[Records from a collection]
◆ ◆ ◆ ◆ ◆ ◆ ◆

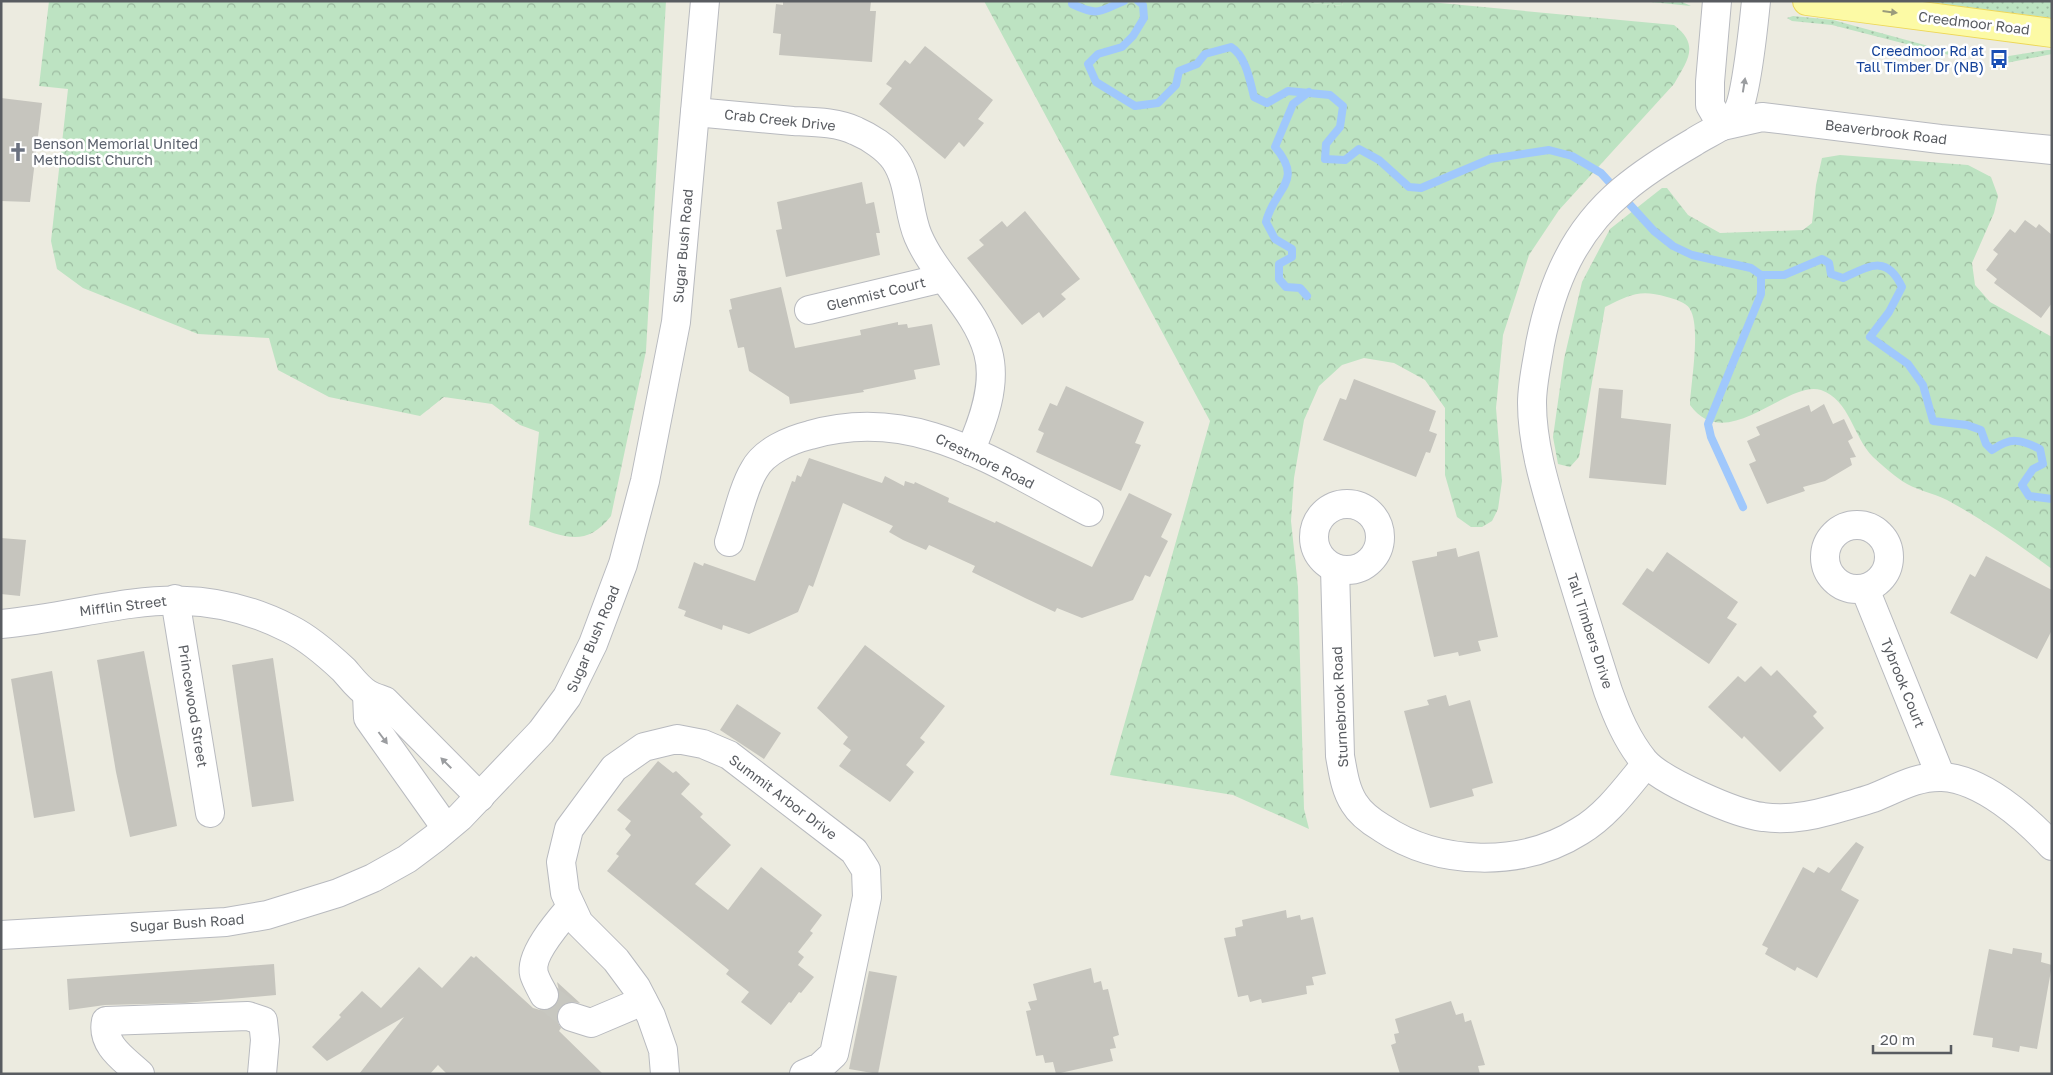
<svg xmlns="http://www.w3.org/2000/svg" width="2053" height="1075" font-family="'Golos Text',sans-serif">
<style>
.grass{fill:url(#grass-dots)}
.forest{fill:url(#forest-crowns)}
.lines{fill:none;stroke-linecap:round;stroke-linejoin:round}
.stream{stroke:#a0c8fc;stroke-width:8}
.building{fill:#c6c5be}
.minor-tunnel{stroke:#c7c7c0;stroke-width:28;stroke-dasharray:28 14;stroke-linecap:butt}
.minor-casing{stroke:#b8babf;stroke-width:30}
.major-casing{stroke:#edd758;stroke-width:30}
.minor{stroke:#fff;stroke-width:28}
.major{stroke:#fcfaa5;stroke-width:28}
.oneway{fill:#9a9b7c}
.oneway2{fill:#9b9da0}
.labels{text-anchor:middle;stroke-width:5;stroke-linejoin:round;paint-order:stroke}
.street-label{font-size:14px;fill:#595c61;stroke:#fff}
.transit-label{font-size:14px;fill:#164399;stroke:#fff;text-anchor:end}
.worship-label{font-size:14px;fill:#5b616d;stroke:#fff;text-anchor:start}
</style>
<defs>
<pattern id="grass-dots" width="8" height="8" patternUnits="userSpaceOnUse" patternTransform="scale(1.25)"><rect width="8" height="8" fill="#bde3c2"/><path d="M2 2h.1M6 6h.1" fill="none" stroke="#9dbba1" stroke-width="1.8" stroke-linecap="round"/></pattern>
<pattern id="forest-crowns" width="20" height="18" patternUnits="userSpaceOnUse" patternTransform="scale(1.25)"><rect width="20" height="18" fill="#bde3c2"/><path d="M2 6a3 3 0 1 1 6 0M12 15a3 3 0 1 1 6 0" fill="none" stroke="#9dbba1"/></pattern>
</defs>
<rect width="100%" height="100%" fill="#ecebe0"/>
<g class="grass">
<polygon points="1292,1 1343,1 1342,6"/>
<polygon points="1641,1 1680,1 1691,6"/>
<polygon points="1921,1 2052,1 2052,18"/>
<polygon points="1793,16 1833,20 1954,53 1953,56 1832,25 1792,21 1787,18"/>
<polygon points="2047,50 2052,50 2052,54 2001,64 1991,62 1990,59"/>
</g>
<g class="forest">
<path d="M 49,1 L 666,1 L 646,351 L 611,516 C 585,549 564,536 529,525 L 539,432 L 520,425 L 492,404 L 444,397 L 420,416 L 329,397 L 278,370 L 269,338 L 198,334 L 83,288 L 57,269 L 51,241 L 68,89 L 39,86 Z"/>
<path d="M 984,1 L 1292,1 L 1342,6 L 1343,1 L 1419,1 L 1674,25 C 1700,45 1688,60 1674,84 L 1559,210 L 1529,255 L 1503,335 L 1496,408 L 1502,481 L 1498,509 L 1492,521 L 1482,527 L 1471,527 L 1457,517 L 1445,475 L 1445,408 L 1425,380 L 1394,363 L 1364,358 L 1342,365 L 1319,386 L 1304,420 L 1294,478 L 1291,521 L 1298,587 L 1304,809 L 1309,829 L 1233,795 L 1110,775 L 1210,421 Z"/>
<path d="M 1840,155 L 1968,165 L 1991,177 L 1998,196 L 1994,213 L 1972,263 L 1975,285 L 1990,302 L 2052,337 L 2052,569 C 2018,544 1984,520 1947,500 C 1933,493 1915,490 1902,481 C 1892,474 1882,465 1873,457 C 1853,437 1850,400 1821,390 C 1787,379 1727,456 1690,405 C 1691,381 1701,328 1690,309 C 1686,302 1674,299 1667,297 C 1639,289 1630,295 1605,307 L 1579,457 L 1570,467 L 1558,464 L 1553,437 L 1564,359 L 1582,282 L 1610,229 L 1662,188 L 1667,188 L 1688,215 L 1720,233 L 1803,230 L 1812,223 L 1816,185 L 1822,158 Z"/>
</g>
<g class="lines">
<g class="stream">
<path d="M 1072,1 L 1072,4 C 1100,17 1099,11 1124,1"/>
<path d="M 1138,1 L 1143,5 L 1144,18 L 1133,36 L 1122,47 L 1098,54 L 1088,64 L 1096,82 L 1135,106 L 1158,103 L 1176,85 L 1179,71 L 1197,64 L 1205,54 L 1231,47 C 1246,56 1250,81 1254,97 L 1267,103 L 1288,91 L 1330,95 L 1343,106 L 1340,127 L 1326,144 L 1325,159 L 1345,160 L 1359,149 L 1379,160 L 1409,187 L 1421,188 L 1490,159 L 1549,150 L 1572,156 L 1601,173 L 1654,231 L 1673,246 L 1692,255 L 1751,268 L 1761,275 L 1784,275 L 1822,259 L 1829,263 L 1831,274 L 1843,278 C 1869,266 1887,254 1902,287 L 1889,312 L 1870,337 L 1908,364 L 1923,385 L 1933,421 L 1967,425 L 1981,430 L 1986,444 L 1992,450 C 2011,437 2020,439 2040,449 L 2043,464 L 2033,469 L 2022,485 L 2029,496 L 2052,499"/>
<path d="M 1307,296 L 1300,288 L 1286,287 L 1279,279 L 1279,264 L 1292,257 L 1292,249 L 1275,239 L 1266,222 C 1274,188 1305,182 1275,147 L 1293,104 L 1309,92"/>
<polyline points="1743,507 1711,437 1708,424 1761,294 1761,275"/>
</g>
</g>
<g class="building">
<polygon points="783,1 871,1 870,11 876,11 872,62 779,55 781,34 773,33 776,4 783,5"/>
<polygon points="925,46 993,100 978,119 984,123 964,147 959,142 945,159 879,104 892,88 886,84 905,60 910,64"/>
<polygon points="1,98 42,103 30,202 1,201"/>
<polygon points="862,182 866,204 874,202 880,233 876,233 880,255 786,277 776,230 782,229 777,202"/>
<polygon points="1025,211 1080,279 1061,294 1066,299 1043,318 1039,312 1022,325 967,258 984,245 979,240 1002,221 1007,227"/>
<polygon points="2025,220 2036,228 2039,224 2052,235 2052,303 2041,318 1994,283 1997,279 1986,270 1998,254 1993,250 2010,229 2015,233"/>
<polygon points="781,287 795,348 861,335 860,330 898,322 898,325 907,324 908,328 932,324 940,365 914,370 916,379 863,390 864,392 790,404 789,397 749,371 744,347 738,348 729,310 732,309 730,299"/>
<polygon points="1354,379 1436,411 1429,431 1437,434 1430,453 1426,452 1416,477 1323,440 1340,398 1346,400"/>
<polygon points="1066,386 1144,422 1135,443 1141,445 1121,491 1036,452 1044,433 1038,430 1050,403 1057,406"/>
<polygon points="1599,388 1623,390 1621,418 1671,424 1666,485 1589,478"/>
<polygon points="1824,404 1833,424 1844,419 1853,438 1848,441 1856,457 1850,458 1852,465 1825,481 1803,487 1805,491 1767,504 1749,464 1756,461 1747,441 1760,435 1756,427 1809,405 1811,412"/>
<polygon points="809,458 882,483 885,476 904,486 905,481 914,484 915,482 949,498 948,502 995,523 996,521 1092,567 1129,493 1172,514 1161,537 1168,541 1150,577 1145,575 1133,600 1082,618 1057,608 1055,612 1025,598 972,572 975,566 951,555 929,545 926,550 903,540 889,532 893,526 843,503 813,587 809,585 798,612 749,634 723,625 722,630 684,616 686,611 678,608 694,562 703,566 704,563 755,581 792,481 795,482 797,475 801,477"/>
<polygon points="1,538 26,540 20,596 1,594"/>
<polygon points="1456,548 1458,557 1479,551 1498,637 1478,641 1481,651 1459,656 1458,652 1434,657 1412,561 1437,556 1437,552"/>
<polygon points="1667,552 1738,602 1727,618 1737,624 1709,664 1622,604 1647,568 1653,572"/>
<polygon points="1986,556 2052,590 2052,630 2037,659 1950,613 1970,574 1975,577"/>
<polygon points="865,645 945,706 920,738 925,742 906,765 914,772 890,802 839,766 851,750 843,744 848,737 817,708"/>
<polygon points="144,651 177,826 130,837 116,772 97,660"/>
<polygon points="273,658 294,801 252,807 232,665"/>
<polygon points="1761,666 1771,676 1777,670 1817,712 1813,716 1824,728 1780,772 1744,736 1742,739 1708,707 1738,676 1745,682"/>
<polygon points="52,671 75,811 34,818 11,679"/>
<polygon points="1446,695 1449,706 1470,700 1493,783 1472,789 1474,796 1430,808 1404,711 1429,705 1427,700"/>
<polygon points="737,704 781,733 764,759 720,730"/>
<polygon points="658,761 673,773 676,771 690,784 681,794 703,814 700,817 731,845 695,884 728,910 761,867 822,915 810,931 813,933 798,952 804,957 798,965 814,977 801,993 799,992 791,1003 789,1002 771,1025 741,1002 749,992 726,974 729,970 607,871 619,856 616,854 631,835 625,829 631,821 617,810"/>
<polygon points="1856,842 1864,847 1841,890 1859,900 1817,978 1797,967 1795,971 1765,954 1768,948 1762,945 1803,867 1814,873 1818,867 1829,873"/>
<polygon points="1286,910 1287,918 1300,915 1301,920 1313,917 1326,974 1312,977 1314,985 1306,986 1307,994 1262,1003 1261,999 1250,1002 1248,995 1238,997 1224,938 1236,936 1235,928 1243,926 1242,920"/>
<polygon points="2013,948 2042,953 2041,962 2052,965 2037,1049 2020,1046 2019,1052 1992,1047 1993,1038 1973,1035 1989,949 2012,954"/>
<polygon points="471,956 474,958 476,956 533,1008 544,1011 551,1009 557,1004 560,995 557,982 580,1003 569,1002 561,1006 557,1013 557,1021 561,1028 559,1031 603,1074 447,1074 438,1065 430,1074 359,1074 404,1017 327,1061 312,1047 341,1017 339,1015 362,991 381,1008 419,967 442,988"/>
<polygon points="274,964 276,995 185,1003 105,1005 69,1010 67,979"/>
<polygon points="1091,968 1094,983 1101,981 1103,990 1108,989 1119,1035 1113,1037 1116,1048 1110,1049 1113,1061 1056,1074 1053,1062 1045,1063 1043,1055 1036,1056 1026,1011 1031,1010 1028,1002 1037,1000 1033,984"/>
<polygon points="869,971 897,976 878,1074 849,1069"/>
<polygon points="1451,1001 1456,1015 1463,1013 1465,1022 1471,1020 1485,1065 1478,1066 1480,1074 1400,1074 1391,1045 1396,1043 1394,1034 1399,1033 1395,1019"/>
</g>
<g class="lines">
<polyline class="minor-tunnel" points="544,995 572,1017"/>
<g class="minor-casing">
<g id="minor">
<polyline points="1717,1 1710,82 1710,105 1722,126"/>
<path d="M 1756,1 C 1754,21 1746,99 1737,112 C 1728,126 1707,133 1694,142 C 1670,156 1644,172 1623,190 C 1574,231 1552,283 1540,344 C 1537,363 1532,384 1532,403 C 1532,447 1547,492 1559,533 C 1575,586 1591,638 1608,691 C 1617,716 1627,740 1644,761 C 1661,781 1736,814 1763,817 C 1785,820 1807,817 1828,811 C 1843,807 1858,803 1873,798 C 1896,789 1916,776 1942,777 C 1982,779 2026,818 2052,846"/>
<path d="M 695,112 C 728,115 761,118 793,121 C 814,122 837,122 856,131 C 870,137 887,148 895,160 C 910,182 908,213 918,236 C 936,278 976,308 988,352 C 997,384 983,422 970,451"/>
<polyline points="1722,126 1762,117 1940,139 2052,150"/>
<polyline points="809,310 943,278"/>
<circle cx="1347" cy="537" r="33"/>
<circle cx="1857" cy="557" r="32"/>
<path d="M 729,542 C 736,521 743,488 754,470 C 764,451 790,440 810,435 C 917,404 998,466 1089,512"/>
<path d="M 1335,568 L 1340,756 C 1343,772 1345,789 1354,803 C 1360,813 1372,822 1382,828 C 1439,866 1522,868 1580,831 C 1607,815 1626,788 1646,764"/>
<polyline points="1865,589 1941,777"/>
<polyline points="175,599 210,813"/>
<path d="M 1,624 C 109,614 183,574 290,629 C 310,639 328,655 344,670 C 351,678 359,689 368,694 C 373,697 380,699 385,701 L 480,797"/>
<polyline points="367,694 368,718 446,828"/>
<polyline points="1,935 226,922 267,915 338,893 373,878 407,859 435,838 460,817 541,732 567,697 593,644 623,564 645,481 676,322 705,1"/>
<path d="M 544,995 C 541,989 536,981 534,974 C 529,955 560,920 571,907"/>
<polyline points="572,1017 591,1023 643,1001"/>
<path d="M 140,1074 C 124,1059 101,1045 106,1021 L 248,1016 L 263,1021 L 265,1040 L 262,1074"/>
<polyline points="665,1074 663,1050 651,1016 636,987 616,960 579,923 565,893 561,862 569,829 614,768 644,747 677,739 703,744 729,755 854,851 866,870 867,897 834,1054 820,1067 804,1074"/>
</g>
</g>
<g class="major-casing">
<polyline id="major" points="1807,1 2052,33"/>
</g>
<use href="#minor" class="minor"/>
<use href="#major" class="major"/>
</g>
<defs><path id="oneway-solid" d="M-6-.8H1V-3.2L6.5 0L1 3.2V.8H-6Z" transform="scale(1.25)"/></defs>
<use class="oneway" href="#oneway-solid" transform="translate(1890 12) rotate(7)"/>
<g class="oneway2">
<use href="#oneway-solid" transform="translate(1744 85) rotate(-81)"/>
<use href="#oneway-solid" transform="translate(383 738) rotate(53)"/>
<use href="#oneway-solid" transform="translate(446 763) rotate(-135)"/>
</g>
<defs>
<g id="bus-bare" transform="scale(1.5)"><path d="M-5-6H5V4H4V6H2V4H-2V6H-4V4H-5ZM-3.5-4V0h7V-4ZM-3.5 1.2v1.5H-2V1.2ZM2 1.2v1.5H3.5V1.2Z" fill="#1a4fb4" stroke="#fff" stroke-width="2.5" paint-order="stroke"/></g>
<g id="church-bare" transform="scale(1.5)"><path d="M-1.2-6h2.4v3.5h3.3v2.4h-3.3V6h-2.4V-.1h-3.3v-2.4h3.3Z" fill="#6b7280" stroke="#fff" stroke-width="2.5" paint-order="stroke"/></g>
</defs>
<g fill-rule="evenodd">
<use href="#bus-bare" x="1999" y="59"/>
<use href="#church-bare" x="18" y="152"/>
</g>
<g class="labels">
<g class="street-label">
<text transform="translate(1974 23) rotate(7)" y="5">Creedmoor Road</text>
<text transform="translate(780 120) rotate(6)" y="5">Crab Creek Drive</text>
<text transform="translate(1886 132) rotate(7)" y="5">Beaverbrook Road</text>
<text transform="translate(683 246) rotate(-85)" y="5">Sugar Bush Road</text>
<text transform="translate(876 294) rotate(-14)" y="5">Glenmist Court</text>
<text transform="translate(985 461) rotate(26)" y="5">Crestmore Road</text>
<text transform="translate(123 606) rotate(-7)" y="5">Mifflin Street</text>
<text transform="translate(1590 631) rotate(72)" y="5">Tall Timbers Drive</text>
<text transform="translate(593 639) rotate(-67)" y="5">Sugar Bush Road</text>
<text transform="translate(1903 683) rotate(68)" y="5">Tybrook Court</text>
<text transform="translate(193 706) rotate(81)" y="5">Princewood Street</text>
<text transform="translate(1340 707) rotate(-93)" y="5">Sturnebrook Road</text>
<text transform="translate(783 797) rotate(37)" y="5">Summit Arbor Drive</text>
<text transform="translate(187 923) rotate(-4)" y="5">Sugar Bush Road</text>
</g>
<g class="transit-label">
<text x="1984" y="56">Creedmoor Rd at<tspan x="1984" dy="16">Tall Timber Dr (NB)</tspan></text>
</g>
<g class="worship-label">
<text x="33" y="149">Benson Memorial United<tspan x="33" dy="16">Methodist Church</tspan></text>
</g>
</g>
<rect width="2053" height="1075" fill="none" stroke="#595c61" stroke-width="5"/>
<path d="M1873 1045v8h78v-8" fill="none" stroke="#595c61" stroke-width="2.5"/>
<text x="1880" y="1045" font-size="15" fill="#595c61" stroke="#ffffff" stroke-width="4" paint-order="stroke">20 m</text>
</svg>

◆ ◆ ◆ ◆ ◆ ◆ ◆

■ ACTIVITY
Which lines of the data include "labels"? Copy each of them.

■ PROBLEM SOLUTION
.labels{text-anchor:middle;stroke-width:5;stroke-linejoin:round;paint-order:stroke}
<g class="labels">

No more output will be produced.